2007 Dorling Kindersley Limited

Gate Valve
Similar to stop valves, gate valves are used to isolate areas. However, they should only be used in low-pressure pipe runs. Gate valves do not have a right or wrong way around in terms of installation in relation to the directional flow of water. They are identified easily by their wheel handles.

Drain Valve
Drain valves are positioned on a pipe run as the point to attach a hose when an area of plumbing requires draining. Use a drain valve key to operate the valve.

Vacuum Breaker
Toilets are made with vacuum breakers integrated into their design. The vacuum breaker can also be added on, to help prevent air locks. Vacuum breakers are available in a few different designs. They are internally spring loaded, so that they can sense any pressure backing up.

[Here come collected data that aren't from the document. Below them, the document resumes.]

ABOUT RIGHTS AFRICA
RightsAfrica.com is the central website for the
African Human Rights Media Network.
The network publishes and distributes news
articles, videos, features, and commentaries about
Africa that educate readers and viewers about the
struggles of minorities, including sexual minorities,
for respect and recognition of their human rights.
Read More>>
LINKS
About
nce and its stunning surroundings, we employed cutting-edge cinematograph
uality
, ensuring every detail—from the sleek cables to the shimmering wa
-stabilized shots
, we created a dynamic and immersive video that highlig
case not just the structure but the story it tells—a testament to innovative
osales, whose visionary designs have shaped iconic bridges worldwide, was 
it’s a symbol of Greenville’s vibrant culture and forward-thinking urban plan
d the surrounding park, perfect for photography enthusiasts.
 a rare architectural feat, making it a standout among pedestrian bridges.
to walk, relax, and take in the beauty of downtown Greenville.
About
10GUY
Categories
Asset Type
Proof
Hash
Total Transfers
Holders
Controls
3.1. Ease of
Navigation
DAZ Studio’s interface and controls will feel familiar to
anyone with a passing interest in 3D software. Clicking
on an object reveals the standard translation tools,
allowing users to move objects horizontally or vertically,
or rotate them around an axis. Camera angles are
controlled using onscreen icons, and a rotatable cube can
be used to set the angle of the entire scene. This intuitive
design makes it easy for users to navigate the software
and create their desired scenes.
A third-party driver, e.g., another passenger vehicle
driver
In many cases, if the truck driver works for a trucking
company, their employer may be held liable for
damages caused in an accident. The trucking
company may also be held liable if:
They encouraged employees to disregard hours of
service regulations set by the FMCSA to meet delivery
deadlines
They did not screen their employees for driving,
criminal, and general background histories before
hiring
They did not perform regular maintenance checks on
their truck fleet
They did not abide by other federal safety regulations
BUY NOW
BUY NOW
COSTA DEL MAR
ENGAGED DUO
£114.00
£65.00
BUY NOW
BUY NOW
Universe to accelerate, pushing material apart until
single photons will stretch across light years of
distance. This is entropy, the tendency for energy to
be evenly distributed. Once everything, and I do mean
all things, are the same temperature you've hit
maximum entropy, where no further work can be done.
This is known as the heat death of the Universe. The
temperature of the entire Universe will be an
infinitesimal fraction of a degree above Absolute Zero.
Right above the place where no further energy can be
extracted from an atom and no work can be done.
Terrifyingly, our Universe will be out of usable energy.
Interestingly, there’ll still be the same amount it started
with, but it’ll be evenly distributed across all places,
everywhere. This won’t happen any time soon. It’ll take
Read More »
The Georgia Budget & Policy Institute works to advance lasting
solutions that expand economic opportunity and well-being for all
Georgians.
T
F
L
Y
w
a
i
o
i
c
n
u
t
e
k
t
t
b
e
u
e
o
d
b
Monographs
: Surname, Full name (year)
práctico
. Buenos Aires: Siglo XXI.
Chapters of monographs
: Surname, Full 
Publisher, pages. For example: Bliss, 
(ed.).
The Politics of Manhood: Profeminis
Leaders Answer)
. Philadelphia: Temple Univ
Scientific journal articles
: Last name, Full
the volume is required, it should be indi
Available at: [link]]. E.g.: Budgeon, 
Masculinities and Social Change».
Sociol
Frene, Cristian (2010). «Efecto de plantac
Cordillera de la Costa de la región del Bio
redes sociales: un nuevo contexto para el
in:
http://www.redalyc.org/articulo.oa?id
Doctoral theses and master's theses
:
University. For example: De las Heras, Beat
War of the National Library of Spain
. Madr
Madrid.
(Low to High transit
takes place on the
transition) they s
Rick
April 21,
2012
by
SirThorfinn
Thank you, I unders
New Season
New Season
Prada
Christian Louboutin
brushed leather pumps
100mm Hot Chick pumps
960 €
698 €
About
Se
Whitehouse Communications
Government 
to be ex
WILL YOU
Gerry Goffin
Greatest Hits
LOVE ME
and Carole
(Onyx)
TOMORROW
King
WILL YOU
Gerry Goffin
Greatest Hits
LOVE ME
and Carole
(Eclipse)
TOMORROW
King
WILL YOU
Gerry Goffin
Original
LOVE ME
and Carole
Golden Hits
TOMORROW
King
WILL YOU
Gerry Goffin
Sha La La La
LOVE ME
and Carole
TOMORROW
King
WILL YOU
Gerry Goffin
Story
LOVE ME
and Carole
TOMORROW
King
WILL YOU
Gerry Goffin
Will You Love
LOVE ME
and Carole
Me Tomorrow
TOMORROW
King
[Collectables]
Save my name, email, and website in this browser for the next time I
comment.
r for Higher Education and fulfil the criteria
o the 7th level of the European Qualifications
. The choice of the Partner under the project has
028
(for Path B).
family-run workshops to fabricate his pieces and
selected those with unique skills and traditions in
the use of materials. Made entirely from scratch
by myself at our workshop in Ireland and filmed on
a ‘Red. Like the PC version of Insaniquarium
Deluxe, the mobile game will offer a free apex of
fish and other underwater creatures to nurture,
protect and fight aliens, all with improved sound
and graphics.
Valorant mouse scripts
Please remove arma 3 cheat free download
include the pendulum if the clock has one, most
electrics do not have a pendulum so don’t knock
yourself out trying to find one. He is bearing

Temperature and Pressure Release Valve
When pressure and temperature build up inside a water boiler, a temperature and pressure release valve releases water to remove some of the pressure. Water heaters can explode if they are not relieved of pressure build up. Check your boiler or water heater to be sure you have one installed.

Pressure Reduction Valve
Proximity to your municipality’s water source can affect the water pressure you receive. If you are close to the source, you may want to install a pressure reduction valve. Having high water pressure may be a benefit in the shower, but it will cost you more money every time you run your sink.

Stop-and-Waste Valve
A benefit if installed on outdoor faucets, a stop-and-waste valve allows you to drain water after you turn off the water.

Dual Stops
If you are connecting a dishwasher and the kitchen faucet to hot water piping, you may need a dual stop. They operate like compression stops that connect water pipes to supply tubes, but they have the benefit of offering two outlet ports.

Check Valves

Check valves or non-return valves allow water to flow only in one direction. They are used mainly on outside faucets and mixer faucets/valves and are usually built into the design. Their function is to prevent the back siphonage of water down a supply pipe, which would contaminate the water supply.